Grouping and comparing
Dear forum members,
I'm kind of a noob when it comes to statistics
Currently I'm working on a research project where I use SPSS to construct a large dataset of historical varnish recipes. Such recipes consist of list of products, so called ingredients (var. Ingred), that are needed to be mixed in order to create a varnish.
Below I've made a simplified version of my current dataset in order to support my question:
This example shows only 3 of the 600+ recipes that I've collected. The variable Recipe_nr gives a number to each recipe. As I said above, each recipes consists of a number of components which I have listed per recipe on a separate row: Recipe 2 has 9 components (row 2-10), recipe 3 four (row 12-15) and 4 six (17-22).
My question is whether there is the possibility to group each recipe by using the 'Recipe_nr' variable, so SPSS identifies all 9 components as belonging to recipe 2 and all 4 to recipe 3 and so on.

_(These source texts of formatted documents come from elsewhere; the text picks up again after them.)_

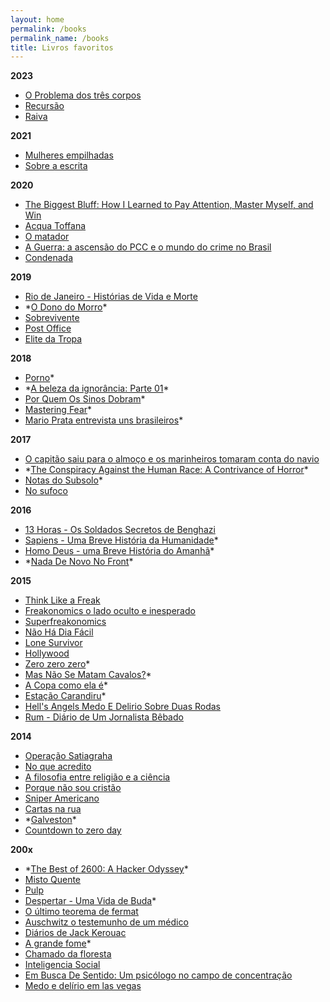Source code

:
 ```yaml
---
layout: home
permalink: /books
permalink_name: /books
title: Livros favoritos
---
```

**2023**
- [O Problema dos três corpos](https://www.amazon.com.br/problema-dos-tr%C3%AAs-corpos/dp/8556510205)
- [Recursão](https://www.amazon.com.br/Recurs%C3%A3o-Blake-Crouch/dp/8551005367)
- [Raiva](https://www.amazon.com.br/Raiva-rua-Sabao-Monica-Isakstuen/dp/658921803X)

**2021**
- [Mulheres empilhadas](http://www.leya.com.br/mulheres-empilhadas/)
- [Sobre a escrita](https://www.amazon.com.br/Sobre-escrita-Stephen-King/dp/8581052770)

**2020**
- [The Biggest Bluff: How I Learned to Pay Attention, Master Myself, and Win](https://www.amazon.com.br/Biggest-Bluff-Learned-Attention-Master/dp/052552262X)
- [Acqua Toffana](https://www.amazon.com.br/Acqua-Toffana-Patr%C3%ADcia-Melo/dp/8532524915)
- [O matador](https://www.amazon.com.br/matador-Patr%C3%ADcia-Melo-ebook/dp/B00A3H9X9Y)
- [A Guerra: a ascensão do PCC e o mundo do crime no Brasil](https://www.amazon.com.br/Guerra-ascens%C3%A3o-mundo-crime-Brasil/dp/858880803X)
- [Condenada](https://www.amazon.com.br/Condenada-1-Chuck-Palahniuk-ebook/dp/B00DNJYVGE)

**2019**

- [Rio de Janeiro - Histórias de Vida e Morte](https://www.saraiva.com.br/rio-de-janeiro-historias-de-vida-e-morte-8950581.html)
- \*[O Dono do Morro](https://www.saraiva.com.br/o-dono-do-morro-9341610.html)\*
- [Sobrevivente](http://leya.com.br/sobrevivente/)
- [Post Office](https://www.livrariacultura.com.br/p/livros/literatura-internacional/post-office-1868454)
- [Elite da Tropa](https://www.saraiva.com.br/elite-da-tropa-1100552.html)

**2018**

- [Porno](https://www.travessa.com.br/porno/artigo/f37be2f1-7e85-4907-bb27-2b30443eb711)*
- \*[A beleza da ignorância: Parte 01](https://www.amazon.com.br/BELEZA-IGNOR%C3%82NCIA-Parte-01-ebook/dp/B07BN34SXD)\*
- [Por Quem Os Sinos Dobram](https://www.saraiva.com.br/por-quem-os-sinos-dobram-7076922.html)*
- [Mastering Fear](https://www.amazon.com/Mastering-Fear-Navy-SEALs-Guide/dp/0525533567)*
- [Mario Prata entrevista uns brasileiros](https://www.saraiva.com.br/mario-prata-entrevista-uns-brasileiros-8889455.html)*

**2017**

- [O capitão saiu para o almoço e os marinheiros tomaram conta do navio](https://www.amazon.com.br/capit%C3%A3o-almo%C3%A7o-marinheiros-tomaram-conta/dp/8525412104)
- \*[The Conspiracy Against the Human Race: A Contrivance of Horror](https://www.amazon.com.br/Conspiracy-Against-Human-Race-Contrivance/dp/0984480277)\*
- [Notas do Subsolo](https://www.saraiva.com.br/notas-do-subsolo-2404913.html)*
- [No sufoco](http://leya.com.br/no-sufoco/)

**2016**

- [13 Horas - Os Soldados Secretos de Benghazi](https://www.saraiva.com.br/13-horas-os-soldados-secretos-de-benghazi-9257250.html)
- [Sapiens - Uma Breve História da Humanidade](https://www.amazon.com.br/Sapiens-Uma-Breve-Hist%C3%B3ria-Humanidade/dp/8525432180)*
- [Homo Deus - uma Breve História do Amanhã](https://www.estantevirtual.com.br/livros/yuval-noah-harari/homo-deus-uma-breve-historia-do-amanha/1525137314?q=Homo%20Deus%20-%20uma%20Breve%20Hist%C3%B3ria%20do%20Amanh%C3%A3&livro_usado=1&b_order=preco&gclid=Cj0KCQjwpavpBRDQARIsAPfTwiyGkeB5IsQo06hh4nkcrbzjJb-3LrKv7txDiYwn-NrDBmkIdWiV41QaAivQEALw_wcB)*
- \*[Nada De Novo No Front](https://www.saraiva.com.br/nada-de-novo-no-front-10273899.html?pac_id=123134&gclid=Cj0KCQjwpavpBRDQARIsAPfTwiwEBG5KR0RbtJGMJrpHUpHjtHcey8oo0yyzpVgH74HTu3RdZcGEApsaAmxeEALw_wcB)\*

**2015**

- [Think Like a Freak](https://www.amazon.com.br/Think-Like-Freak-Authors-Freakonomics/dp/0062218344)
- [Freakonomics o lado oculto e inesperado](https://www.amazon.com.br/Freakonomics-oculto-inesperado-Sthepen-Dubner/dp/8535227407)
- [Superfreakonomics ](https://www.amazon.com.br/Superfreakonomics-Steven-Levitt/dp/8535237283/ref=pd_lpo_sbs_14_t_0?_encoding=UTF8&psc=1&refRID=BPZEW0RZNYDQM878RZ33)
- [Não Há Dia Fácil](https://www.saraiva.com.br/nao-ha-dia-facil-um-lider-da-tropa-de-elite-americana-conta-como-mataram-osama-bin-laden-4151691.html)
- [Lone Survivor](https://www.saraiva.com.br/lone-survivor-2578756.html)
- [Hollywood](https://www.lpm.com.br/site/default.asp?Template=../livros/layout_produto.asp&CategoriaID=527090&ID=635025)
- [Zero zero zero](https://www.amazon.com.br/Zero-zero-Roberto-Saviano/dp/8535924825)*
- [Mas Não Se Matam Cavalos?](https://www.amazon.com.br/Mas-N%C3%A3o-Se-Matam-Cavalos/dp/8525416460)*
- [A Copa como ela é](https://www.amazon.com.br/Copa-como-ela-prepara%C3%A7%C3%A3o-Companhia-ebook/dp/B00JAM6MRO)*
- [Estação Carandiru](https://www.amazon.com.br/Esta%C3%A7%C3%A3o-Carandiru-Drauzio-Varella/dp/8571648972)*
- [Hell's Angels Medo E Delirio Sobre Duas Rodas](https://www.amazon.com.br/Hells-Angels-Delirio-Sobre-Rodas/dp/8576160447)
- [Rum - Diário de Um Jornalista Bêbado](https://www.saraiva.com.br/rum-diario-de-um-jornalista-bebado-3527309.html)

**2014**

- [Operação Satiagraha](https://www.amazon.com.br/Opera%C3%A7%C3%A3o-Satiagraha-Prot%C3%B3genes-Queiroz-ebook/dp/B00I515GPK)
- [No que acredito](https://www.amazon.com.br/No-que-acredito-Bertrand-Russel-ebook/dp/B00ENIF21C)
- [A filosofia entre religião e a ciência](https://www.amazon.com.br/Filosofia-entre-Religi%C3%A3o-Ci%C3%AAncia-ebook/dp/B00AGZCJV2)
- [Porque não sou cristão](https://www.lpm.com.br/site/default.asp?Template=../livros/layout_produto.asp&CategoriaID=637394&ID=919399)
- [Sniper Americano](https://www.saraiva.com.br/sniper-americano-8324454.html)
- [Cartas na rua](https://www.saraiva.com.br/cartas-na-rua-col-l-pm-pocket-3681707.html)
- \*[Galveston](https://www.intrinseca.com.br/livro/506/)\*
- [Countdown to zero day](https://www.amazon.com.br/Countdown-Zero-Day-Stuxnet-Digital-ebook/dp/B00KEPLC08)

**200x**

- \*[The Best of 2600: A Hacker Odyssey](https://www.amazon.com.br/Best-2600-Hacker-Odyssey/dp/0470294191)\*
- [Misto Quente](https://www.livrariacultura.com.br/p/livros/literatura-internacional/romances/misto-quente-5040668)
- [Pulp](https://www.lpm.com.br/site/default.asp?TroncoID=805133&SecaoID=816261&SubsecaoID=935305&Template=../artigosnoticias/user_exibir.asp&ID=162084)
- [Despertar - Uma Vida de Buda](https://www.saraiva.com.br/despertar-uma-vida-de-buda-col-lpm-pocket-3068053.html)*
- [O último teorema de fermat](https://www.saraiva.com.br/o-ultimo-teorema-de-fermat-7897673.html)
- [Auschwitz o testemunho de um médico](https://www.estantevirtual.com.br/livros/dr-miklos-nyiszli/auschwitz-o-testemunho-de-um-medico/1113057982)
- [Diários de Jack Kerouac](https://www.lpm.com.br/site/default.asp?Template=../livros/layout_produto.asp&CategoriaID=607461&ID=716273)
- [A grande fome](https://www.saraiva.com.br/a-grande-fome-8883461.html)*
- [Chamado da floresta](https://www.saraiva.com.br/o-chamado-da-floresta-127359.html)
- [Inteligencia Social](https://www.saraiva.com.br/inteligencia-social-alem-do-qi-alem-da-inteligencia-emocional-204012.html)
- [Em Busca De Sentido: Um psicólogo no campo de concentração](https://www.amazon.com.br/Em-Busca-Sentido-psic%C3%B3logo-concentra%C3%A7%C3%A3o/dp/8532606261)
- [Medo e delírio em las vegas](https://www.lpm.com.br/site/default.asp?Template=../livros/layout_produto.asp&CategoriaID=839293&ID=518393)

I would like to do this so I can compare all recipes with one another for similarities based on their components. For me it is important to see some kind of relationship between the components list between all recipes as it is known that these were copied throughout times. So I expect duplicate cases or recipes where only 1 or 2 ingredients differ from each other. Could hierarchical clustering also help me out identifying relations?
or maybe grouping isn't the proper way for this sort of analyses so every help and suggestions are more than welcome.